----- Entries supplied -----
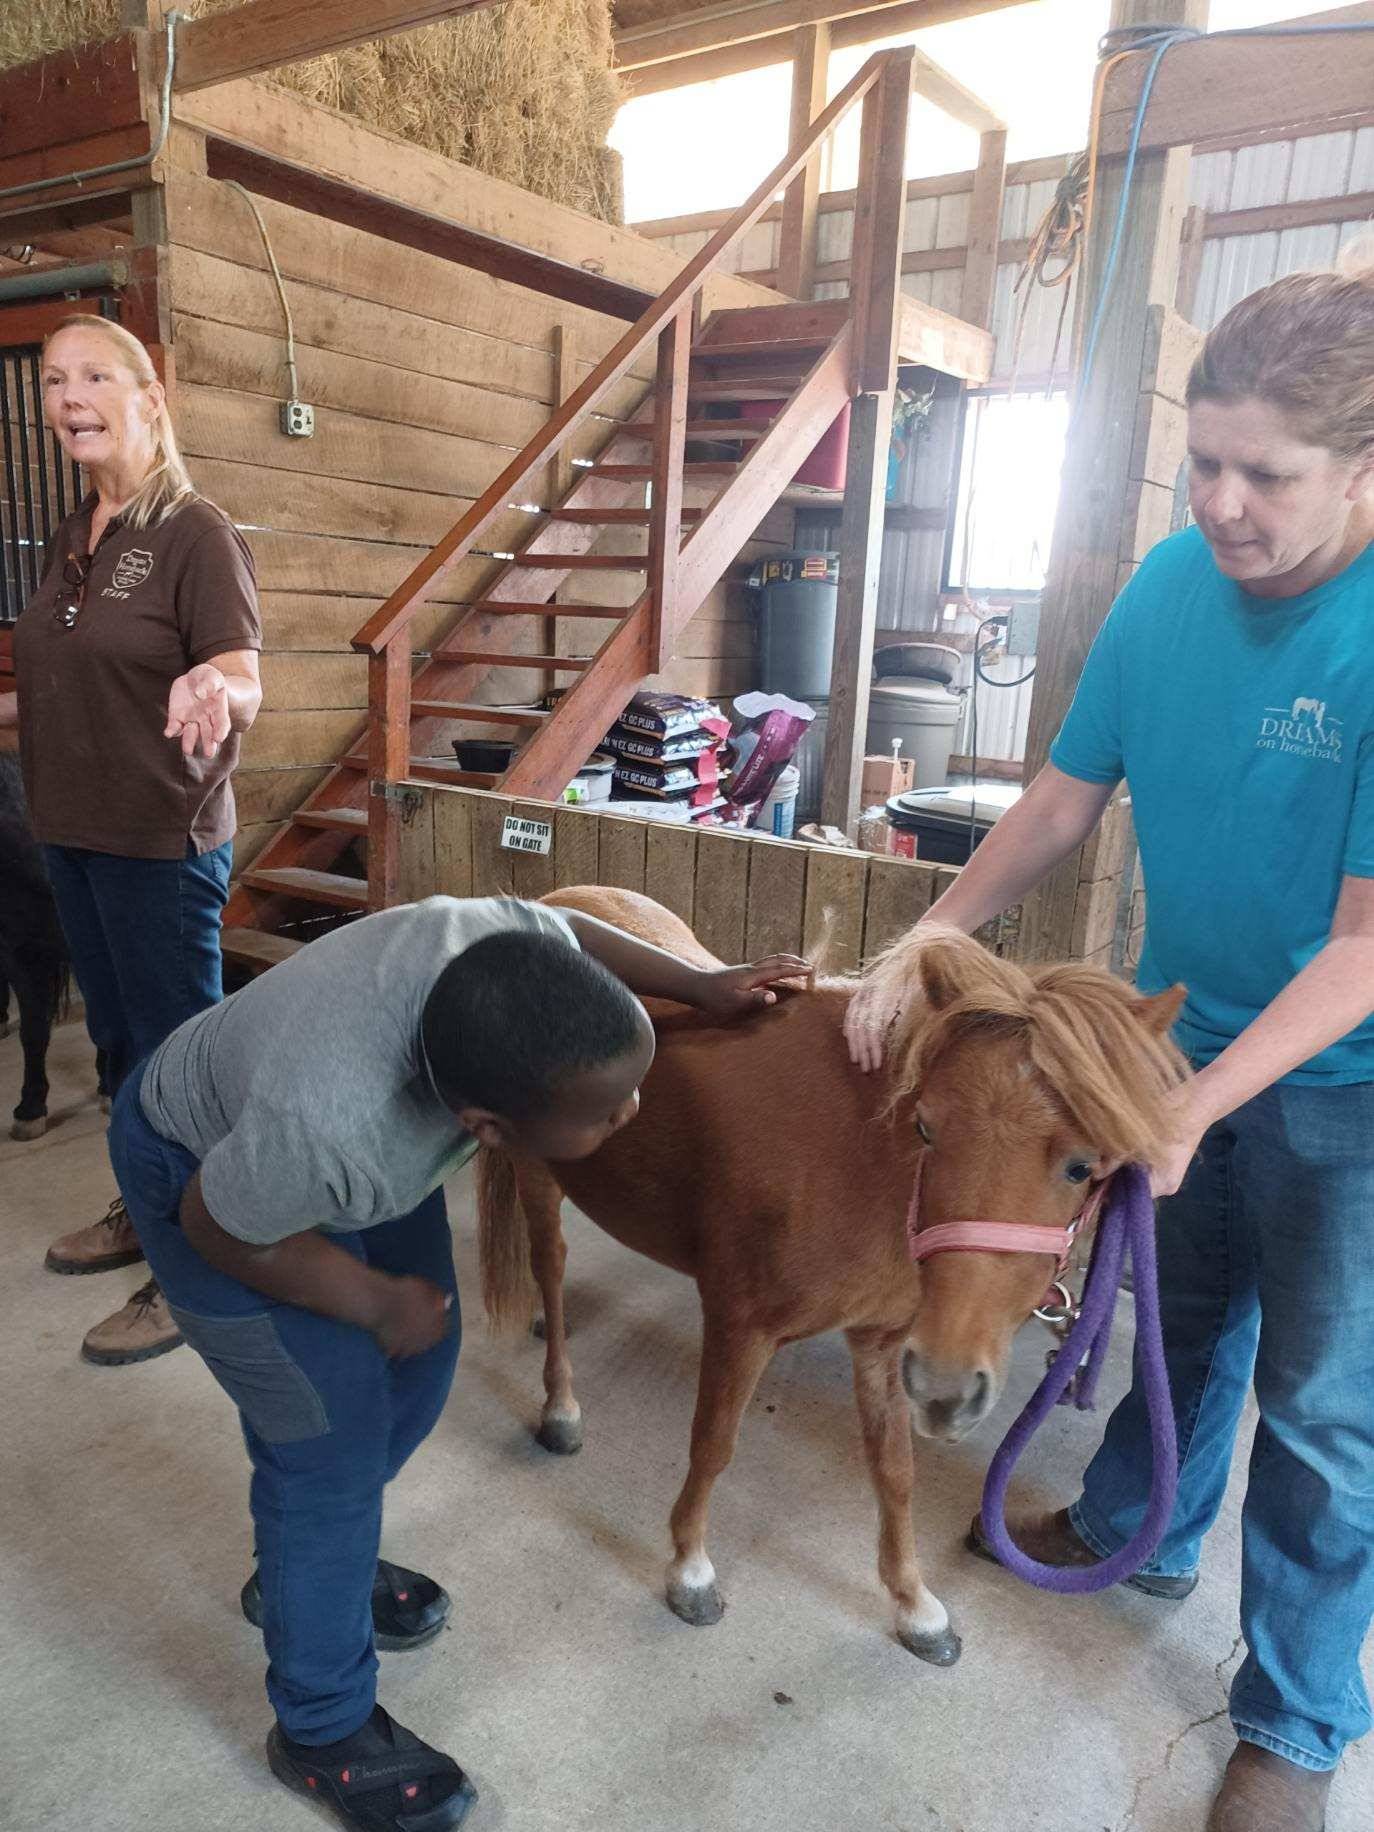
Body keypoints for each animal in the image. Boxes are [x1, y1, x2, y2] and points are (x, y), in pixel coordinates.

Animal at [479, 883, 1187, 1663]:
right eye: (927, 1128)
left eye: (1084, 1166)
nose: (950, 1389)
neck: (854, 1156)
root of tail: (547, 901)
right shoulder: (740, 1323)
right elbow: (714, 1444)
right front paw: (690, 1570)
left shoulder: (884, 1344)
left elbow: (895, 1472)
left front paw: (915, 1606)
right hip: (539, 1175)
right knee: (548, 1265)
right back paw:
-----
**Description of the task**
Give the data above again exactly. Leave the pictures out.

**Task output**
Body keypoints for each animal in the image. Boxes are [x1, y1, x2, y2] and points are (x, y), in pixel coordinates.

Animal at [479, 883, 1187, 1663]:
right eye: (927, 1128)
left eye: (1084, 1166)
nose: (950, 1389)
neck: (854, 1156)
root of tail: (547, 901)
right shoulder: (740, 1323)
right elbow: (714, 1444)
right front paw: (690, 1570)
left shoulder: (884, 1344)
left elbow: (895, 1472)
left front paw: (915, 1606)
right hip: (539, 1175)
right knee: (548, 1265)
right back paw:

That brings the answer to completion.